H.H. Martyn engaged the Mancini family to work in the foundry “because of their special skills in the lost wax process; making the mould in plaster with a thickness of wax between the mould and the core”. In yet another email, Suzanne wrote, “I have attached a portrait photo of Robert as well as photos of the designing and making of the angel...” And there it was, the exact same puzzle piece photo with which I had embarked on this kalo pori chase.
Other gaps filled up. Sengupta had shown me a photograph of the memorial dated July 5, 1921, and missing the pori. And yet it was very much there in the photographs from the inauguration in December 1921. But Arscott had said the angel was shipped from Cheltenham to Calcutta in 1920. This meant that though the angel was in the city, it assumed its perch sometime between July and December 1921.
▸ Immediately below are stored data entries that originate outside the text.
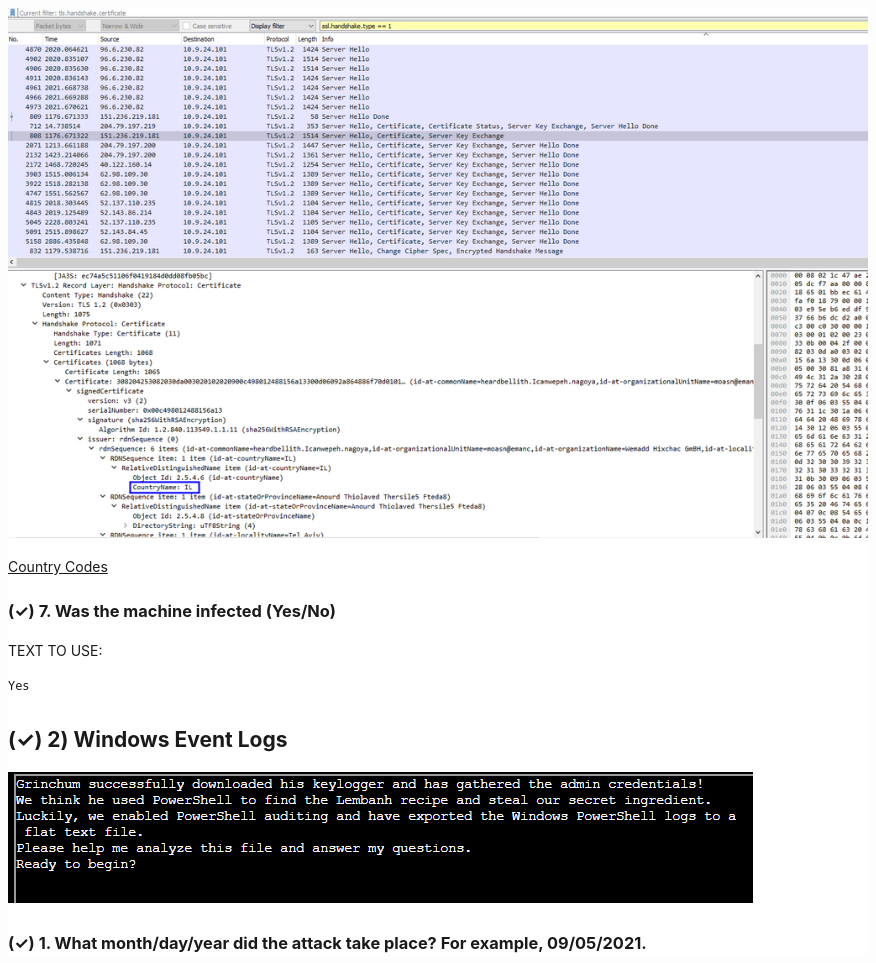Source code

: [![](/assets/images/sans/2022/72453b88.png)](/assets/images/sans/2022/72453b88.png)

[Country Codes](https://country-code.cl/)

### (&#x2713;) 7. Was the machine infected (Yes/No)

TEXT TO USE:
```
Yes
```

## (&#x2713;) 2) Windows Event Logs

[![](/assets/images/sans/2022/71081031.png)](/assets/images/sans/2022/71081031.png)

### (&#x2713;) 1. What month/day/year did the attack take place? For example, 09/05/2021.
I would have stopped here, except that I found this nugget in one of the archival gems shared by Waller. A page of the British weekly The Graphic dated November 1920. Report 1 titled “Some Problems of the East” was about how despite her problems, India had much to offer “in the way of artistry”. There was a reference to the Bengal Fairy Tales (1920) by Lieutenant-Colonel F.B. Bradley-Brit, which Abanindranath Tagore had apparently illustrated “with most delicious charm”. Report 2 was an update on Victoria Memorial. Not caring for editorial logic, the olden page designer had stuck a photograph of the Angel of Victory in the middle of Piece 1.
On a whim — or was it a nudge? — I looked up the Bradley-Birt book and there it was, a wondrous illustration by Abanindranath. The full-page watercolour showed a charcoal horizon of the texture of dreams, soft with billowing clouds, a paper-white moon and side-profiles of two maidens dark of skin. It was captioned “Kala Paree and Nidra Paree (sic).”
Fairies have their ways, they work by suggestion.